Talk Show Host Jerry Springer Dead at Age 79

(UnitedVoice.com) – Jerry Springer, one of the leading stars of reality TV, has died at age 79. Springer had a long and varied career, but achieved fame in the 1990s for his often controversial talk show. However, before that, he had a political career and ambitions.

Gerald Norman Springer was the son of German Jewish refugees who fled from Nazi Germany before WWII. He was born in London on February 13, 1944, in the Highgate London Underground station, where his family had taken refuge from German bombers. The Springers emigrated to the US in 1949, and in 1965 Gerald, now known as Gerry, graduated from Tulane University with a BA in political science. He went on to get a law degree from Northwestern University.

Springer’s first job was as a political adviser to Robert F Kennedy’s 1968 presidential campaign. After RFK’s assassination, he went to work for a law firm in Cincinnati, Ohio; he continued working as a lawyer until 1985. Along the way, he made an unsuccessful bid for a House seat in 1970, served on the Cincinnati City Council intermittently from 1971 to 1981 and was mayor for a year from 1977 to 1978. He tried — and failed — to win the Democrat nomination for the 1981 Ohio gubernatorial race, and then decided on a career change and went into the media.
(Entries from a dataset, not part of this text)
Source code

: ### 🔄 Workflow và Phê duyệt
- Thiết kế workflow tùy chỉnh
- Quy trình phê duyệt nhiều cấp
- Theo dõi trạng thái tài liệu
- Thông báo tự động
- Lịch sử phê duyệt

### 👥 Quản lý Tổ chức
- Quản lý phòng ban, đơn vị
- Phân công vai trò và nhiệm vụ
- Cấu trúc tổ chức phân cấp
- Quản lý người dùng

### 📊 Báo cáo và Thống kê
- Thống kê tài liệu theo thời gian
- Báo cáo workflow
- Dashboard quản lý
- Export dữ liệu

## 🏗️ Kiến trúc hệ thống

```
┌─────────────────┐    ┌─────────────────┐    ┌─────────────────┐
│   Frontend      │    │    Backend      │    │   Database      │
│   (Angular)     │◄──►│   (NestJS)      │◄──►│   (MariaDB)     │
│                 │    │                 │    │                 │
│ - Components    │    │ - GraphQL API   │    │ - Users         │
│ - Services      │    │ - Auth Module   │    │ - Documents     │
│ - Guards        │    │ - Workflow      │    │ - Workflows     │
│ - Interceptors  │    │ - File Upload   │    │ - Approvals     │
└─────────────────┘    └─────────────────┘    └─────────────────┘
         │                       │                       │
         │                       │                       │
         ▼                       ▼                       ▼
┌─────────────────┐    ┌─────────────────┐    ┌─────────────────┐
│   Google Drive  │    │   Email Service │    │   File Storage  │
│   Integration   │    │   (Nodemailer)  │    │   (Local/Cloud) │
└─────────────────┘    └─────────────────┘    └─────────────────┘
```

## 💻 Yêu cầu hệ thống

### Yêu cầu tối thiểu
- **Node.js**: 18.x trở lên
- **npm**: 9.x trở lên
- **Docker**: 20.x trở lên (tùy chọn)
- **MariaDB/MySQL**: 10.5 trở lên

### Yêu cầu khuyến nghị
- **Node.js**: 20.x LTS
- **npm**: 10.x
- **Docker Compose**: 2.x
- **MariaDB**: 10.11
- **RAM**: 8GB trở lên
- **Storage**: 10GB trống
In fact, Springer was no stranger to his new profession; as an undergrad at Tulane, he helped present a college radio station. While he was mayor of Cincinnati, he worked for a local rock music station. Then, in 1988, he started working for WLWT, the local NBC affiliate. He quickly turned around its news service, the lowest-ranked in the city, and became Cincinnati’s most popular news anchor.

Springer’s real break came in 1991 when the “Jerry Springer Show” launched. Starting out as a political talk show, it quickly morphed into the now-notorious format where ordinary people would be presented with evidence of a spouse or relative’s misbehavior and their reactions filmed and other such controversial topics. Critics hated it — but the public loved it, and it ran for over 5,000 episodes.

The show finally ended in 2018, and Springer faded from public view. On April 27, he died of pancreatic cancer at his home in Evanston, Illinois, with his family at his side.